## SELECTED EXTRACT
-=-=-

Class CompressingStoredFieldsFormat


  • public class CompressingStoredFieldsFormat
    extends StoredFieldsFormat
    A StoredFieldsFormat that compresses documents in chunks in order to improve the compression ratio.

    For a chunk size of chunkSize bytes, this StoredFieldsFormat does not support documents larger than (231 - chunkSize) bytes.

    For optimal performance, you should use a MergePolicy that returns segments that have the biggest byte size first.

    • Field Detail

      • formatName

        private final java.lang.String formatName
      • segmentSuffix

        private final java.lang.String segmentSuffix
      • chunkSize

        private final int chunkSize
      • maxDocsPerChunk

        private final int maxDocsPerChunk
      • blockSize

        private final int blockSize
    • Constructor Detail

      • CompressingStoredFieldsFormat

        public CompressingStoredFieldsFormat​(java.lang.String formatName,
                                             java.lang.String segmentSuffix,
                                             CompressionMode compressionMode,
                                             int chunkSize,
                                             int maxDocsPerChunk,
                                             int blockSize)
        Create a new CompressingStoredFieldsFormat.

        formatName is the name of the format. This name will be used in the file formats to perform codec header checks.

        segmentSuffix is the segment suffix. This suffix is added to the result file name only if it's not the empty string.

-=-=-

(Stored data entries)
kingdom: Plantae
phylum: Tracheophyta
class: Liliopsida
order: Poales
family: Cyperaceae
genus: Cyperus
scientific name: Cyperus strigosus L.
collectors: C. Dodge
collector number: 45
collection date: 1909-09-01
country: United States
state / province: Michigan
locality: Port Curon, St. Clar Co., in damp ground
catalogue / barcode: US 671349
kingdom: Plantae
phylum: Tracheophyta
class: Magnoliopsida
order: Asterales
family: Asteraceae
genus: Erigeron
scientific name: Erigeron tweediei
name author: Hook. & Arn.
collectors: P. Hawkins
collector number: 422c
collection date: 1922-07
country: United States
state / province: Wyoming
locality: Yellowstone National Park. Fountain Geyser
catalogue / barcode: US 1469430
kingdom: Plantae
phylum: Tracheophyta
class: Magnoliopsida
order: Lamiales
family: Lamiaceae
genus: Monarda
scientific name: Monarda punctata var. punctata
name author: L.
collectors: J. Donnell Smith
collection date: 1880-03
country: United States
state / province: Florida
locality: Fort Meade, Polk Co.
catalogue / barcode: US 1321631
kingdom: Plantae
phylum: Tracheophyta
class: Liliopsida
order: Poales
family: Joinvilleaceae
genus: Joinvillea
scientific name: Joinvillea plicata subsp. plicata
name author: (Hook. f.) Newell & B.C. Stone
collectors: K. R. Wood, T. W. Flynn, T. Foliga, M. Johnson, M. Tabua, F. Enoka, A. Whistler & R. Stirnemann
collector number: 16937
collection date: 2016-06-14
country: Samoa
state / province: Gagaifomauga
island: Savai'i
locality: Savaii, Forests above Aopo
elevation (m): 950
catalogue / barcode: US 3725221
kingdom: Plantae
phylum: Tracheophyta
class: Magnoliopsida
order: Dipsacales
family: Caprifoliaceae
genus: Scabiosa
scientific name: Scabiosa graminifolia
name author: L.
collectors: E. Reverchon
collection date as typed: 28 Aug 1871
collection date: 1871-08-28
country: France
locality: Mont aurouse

-=-=-

How does the CompressingStoredFieldsFormat documentation go on after its sentence about the segment suffix? Give the part that follows.

        The compressionMode parameter allows you to choose between compression algorithms that have various compression and decompression speeds so that you can pick the one that best fits your indexing and searching throughput. You should never instantiate two CompressingStoredFieldsFormats that have the same name but different CompressionModes.

        chunkSize is the minimum byte size of a chunk of documents. A value of 1 can make sense if there is redundancy across fields. maxDocsPerChunk is an upperbound on how many docs may be stored in a single chunk. This is to bound the cpu costs for highly compressible data.

        Higher values of chunkSize should improve the compression ratio but will require more memory at indexing time and might make document loading a little slower (depending on the size of your OS cache compared to the size of your index).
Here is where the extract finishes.